== Supplied material ==

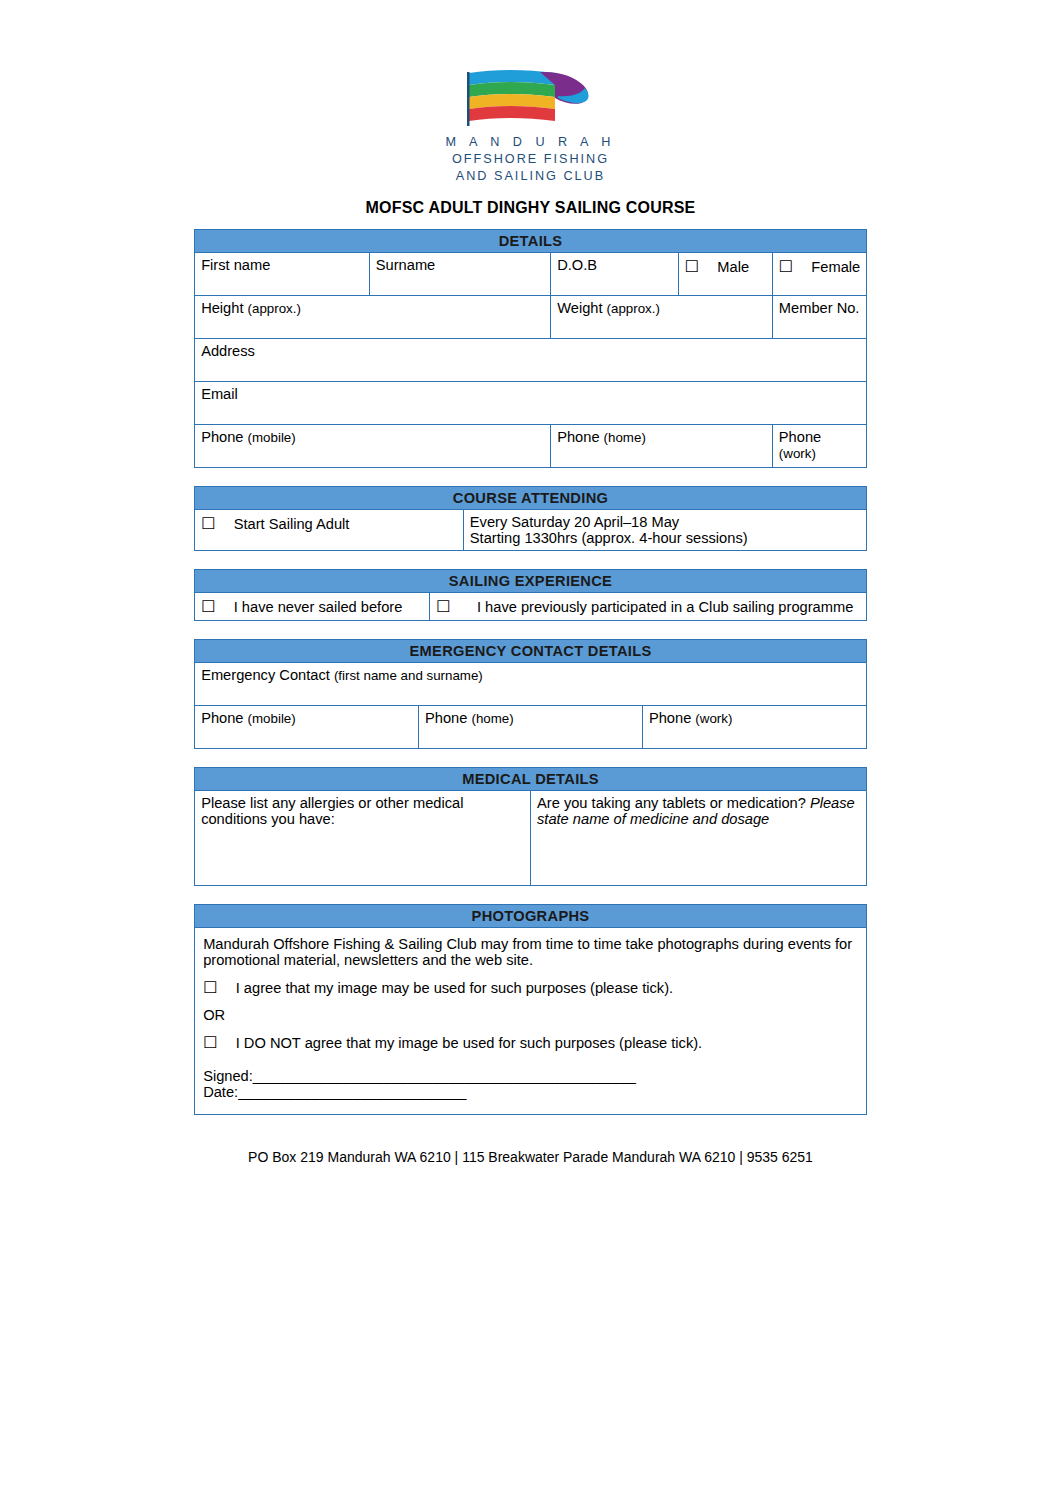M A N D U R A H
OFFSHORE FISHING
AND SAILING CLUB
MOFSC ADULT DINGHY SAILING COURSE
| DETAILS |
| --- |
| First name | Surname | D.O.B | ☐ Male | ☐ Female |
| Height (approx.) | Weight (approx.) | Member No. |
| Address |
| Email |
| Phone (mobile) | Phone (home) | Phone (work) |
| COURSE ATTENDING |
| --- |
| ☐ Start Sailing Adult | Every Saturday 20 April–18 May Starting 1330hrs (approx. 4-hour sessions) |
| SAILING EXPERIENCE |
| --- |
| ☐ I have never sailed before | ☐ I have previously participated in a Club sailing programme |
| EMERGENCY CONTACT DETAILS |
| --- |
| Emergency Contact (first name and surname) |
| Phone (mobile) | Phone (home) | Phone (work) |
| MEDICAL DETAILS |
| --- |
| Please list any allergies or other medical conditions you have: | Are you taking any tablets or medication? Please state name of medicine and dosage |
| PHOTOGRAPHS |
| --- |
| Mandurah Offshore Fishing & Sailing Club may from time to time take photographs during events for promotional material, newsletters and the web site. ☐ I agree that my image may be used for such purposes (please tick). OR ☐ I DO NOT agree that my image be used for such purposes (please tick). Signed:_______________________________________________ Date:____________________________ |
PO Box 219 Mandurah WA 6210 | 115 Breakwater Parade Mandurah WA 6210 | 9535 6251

===
== Supplied material ==

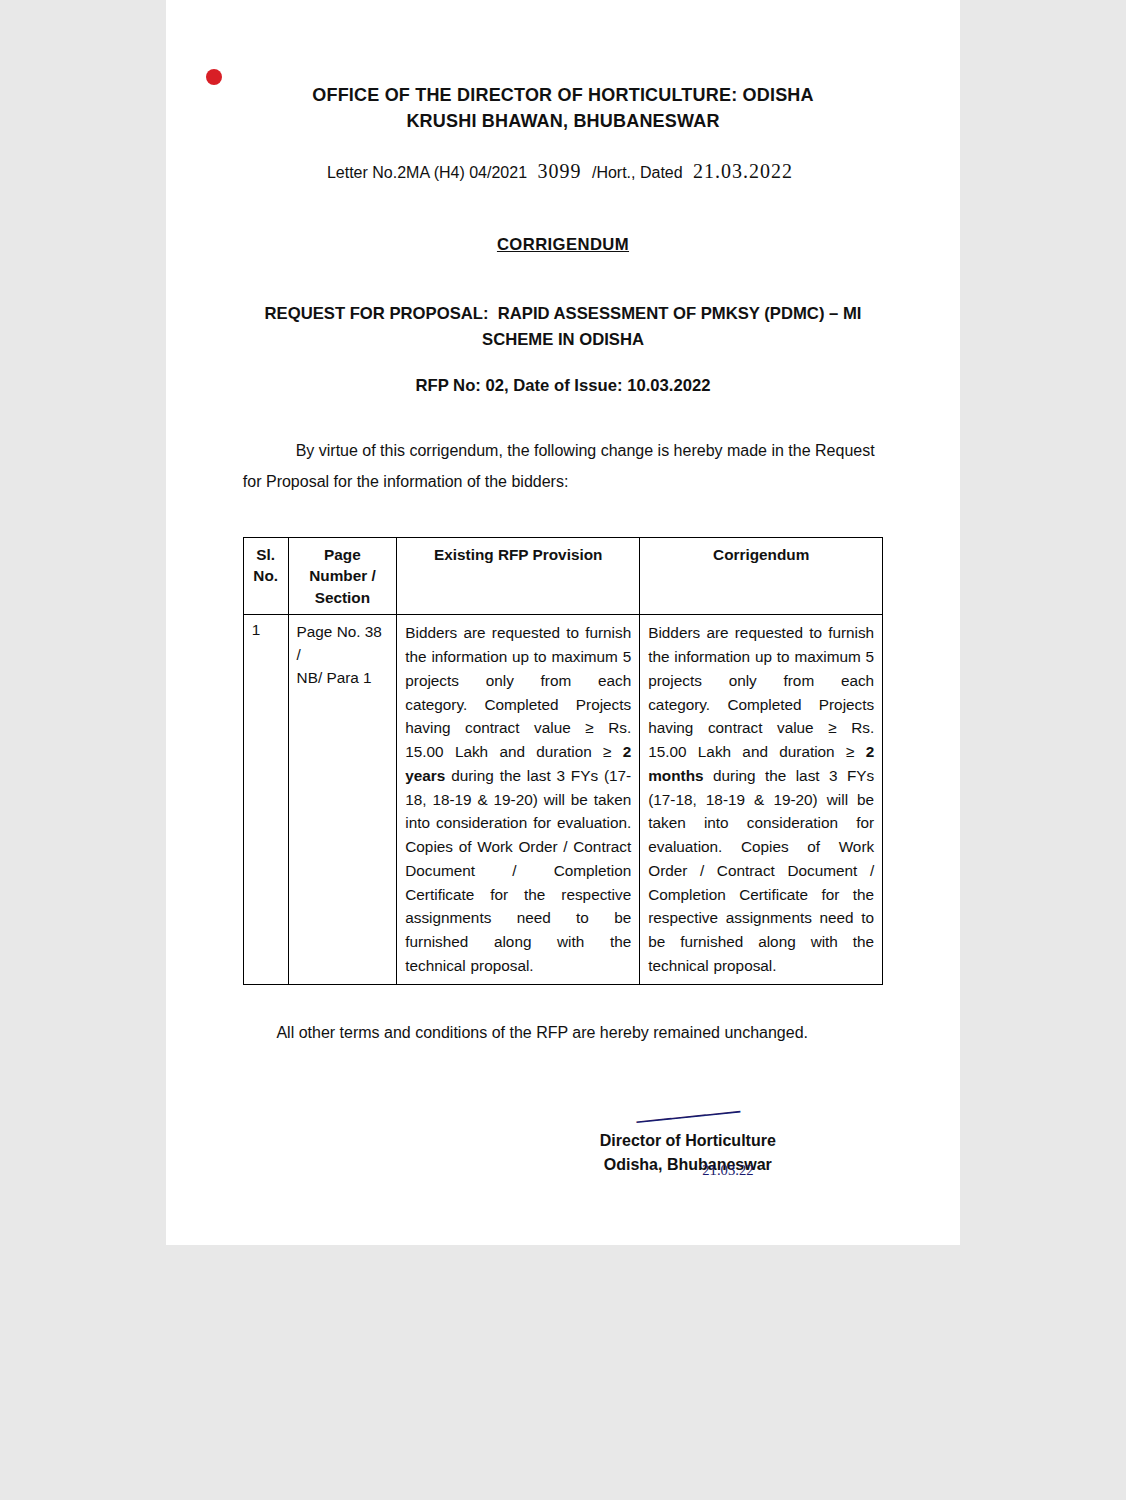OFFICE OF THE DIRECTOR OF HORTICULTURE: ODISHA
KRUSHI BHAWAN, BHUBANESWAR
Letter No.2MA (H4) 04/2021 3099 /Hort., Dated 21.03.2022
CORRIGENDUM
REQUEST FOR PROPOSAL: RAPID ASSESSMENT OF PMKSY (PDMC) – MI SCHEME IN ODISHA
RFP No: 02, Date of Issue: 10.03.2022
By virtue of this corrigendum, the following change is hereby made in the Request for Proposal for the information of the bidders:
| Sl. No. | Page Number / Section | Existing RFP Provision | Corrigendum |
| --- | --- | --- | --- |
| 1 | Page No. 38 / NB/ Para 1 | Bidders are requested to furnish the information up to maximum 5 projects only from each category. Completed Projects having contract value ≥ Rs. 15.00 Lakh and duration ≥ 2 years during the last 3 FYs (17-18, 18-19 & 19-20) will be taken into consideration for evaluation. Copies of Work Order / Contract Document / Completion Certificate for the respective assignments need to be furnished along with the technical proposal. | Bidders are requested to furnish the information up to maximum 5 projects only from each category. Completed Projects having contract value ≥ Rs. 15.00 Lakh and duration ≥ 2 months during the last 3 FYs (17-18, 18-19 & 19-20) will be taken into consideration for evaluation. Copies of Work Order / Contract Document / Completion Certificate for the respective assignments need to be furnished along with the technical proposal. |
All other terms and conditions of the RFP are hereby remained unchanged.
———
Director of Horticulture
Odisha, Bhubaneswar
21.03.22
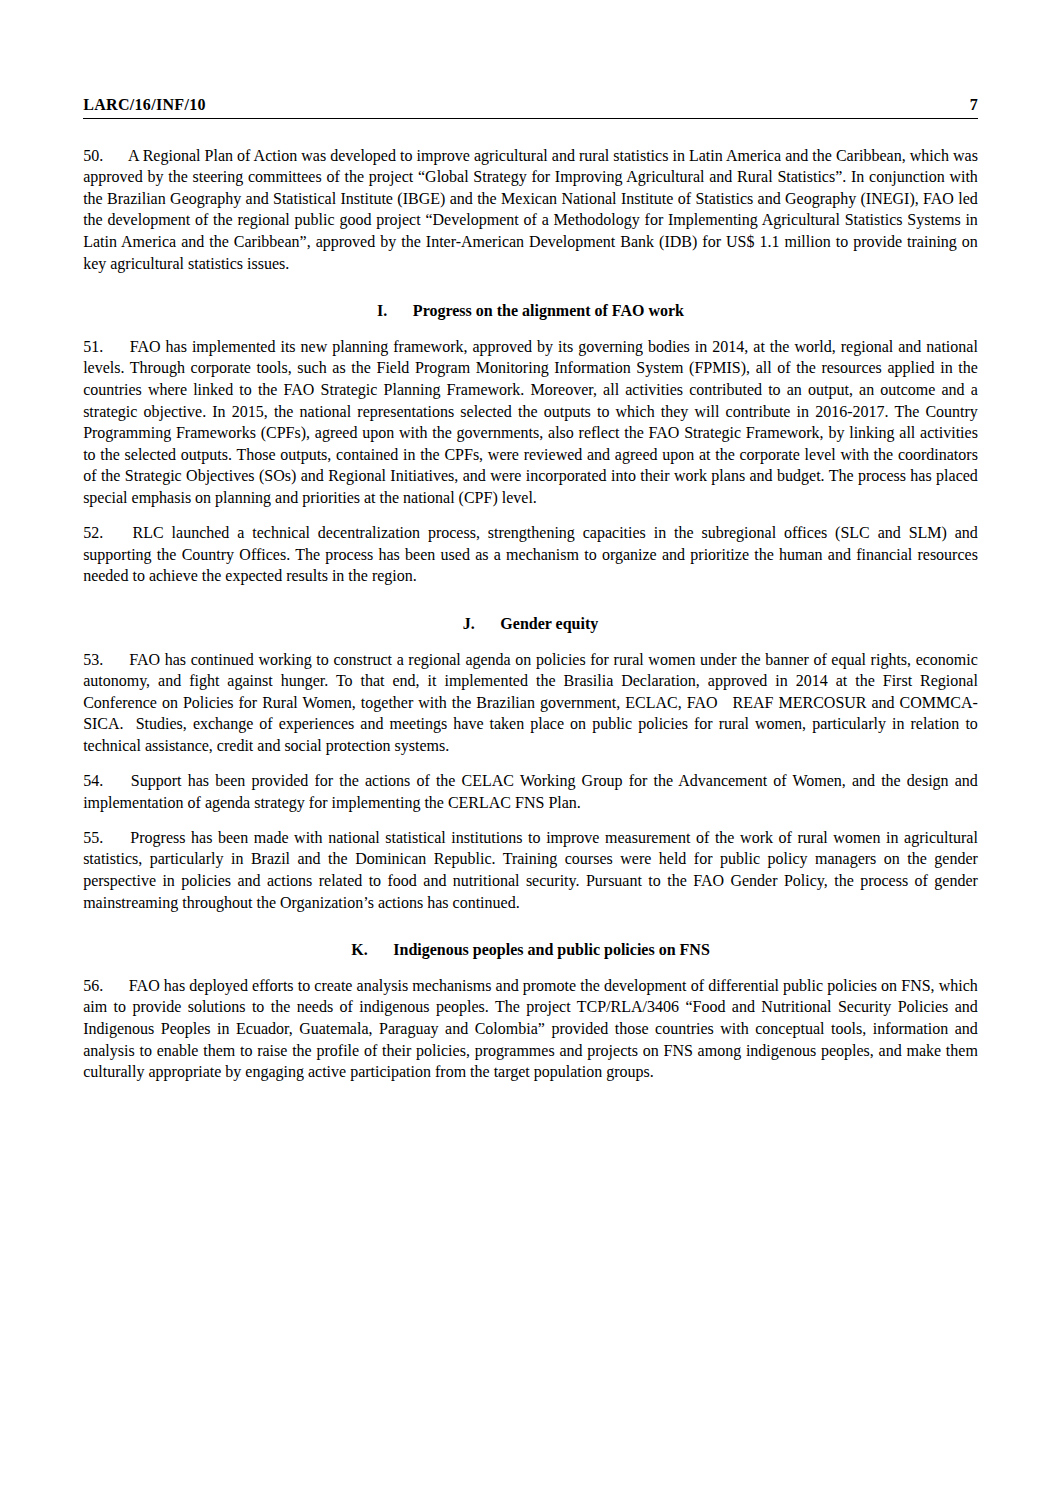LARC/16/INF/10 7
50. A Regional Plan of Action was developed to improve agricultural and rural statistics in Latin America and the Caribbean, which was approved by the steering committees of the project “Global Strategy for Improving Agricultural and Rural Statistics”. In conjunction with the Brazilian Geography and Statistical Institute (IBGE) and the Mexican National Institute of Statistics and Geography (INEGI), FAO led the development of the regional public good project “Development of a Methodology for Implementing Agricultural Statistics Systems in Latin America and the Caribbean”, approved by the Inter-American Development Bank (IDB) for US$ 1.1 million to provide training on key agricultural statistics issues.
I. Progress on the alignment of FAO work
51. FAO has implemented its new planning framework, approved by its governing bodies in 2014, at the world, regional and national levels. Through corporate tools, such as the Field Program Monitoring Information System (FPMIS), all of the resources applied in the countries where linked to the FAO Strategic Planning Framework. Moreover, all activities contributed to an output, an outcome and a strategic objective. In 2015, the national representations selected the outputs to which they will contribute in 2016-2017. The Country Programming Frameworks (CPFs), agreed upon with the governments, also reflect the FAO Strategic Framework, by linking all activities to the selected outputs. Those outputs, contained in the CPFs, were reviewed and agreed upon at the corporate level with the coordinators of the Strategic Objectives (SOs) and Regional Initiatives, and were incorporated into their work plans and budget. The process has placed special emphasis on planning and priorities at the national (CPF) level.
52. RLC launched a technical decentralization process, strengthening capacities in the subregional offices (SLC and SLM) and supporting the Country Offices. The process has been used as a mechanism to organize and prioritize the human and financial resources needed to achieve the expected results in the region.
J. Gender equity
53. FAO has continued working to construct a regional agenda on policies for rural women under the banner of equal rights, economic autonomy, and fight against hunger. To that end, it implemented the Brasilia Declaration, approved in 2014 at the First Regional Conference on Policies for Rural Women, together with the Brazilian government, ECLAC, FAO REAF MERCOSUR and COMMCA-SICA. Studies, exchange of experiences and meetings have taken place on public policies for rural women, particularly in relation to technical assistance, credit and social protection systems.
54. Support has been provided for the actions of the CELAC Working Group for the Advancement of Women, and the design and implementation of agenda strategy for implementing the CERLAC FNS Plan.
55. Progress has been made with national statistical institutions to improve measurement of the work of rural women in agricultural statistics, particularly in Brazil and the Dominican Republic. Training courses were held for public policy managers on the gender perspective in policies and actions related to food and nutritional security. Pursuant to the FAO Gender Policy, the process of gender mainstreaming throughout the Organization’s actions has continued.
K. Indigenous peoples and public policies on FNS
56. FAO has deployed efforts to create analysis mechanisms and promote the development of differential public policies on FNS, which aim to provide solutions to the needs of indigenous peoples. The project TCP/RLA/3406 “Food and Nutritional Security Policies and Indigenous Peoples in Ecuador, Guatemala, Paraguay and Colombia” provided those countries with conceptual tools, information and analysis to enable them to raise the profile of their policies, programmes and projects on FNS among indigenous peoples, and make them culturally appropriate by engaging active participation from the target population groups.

===

Taking the entries above, print exactly the lines starting at the line with "J. Gender equity" and ending at the line with "53. FAO has", both included.

Response>
J. Gender equity
53. FAO has continued working to construct a regional agenda on policies for rural women under the banner of equal rights, economic autonomy, and fight against hunger. To that end, it implemented the Brasilia Declaration, approved in 2014 at the First Regional Conference on Policies for Rural Women, together with the Brazilian government, ECLAC, FAO REAF MERCOSUR and COMMCA-SICA. Studies, exchange of experiences and meetings have taken place on public policies for rural women, particularly in relation to technical assistance, credit and social protection systems.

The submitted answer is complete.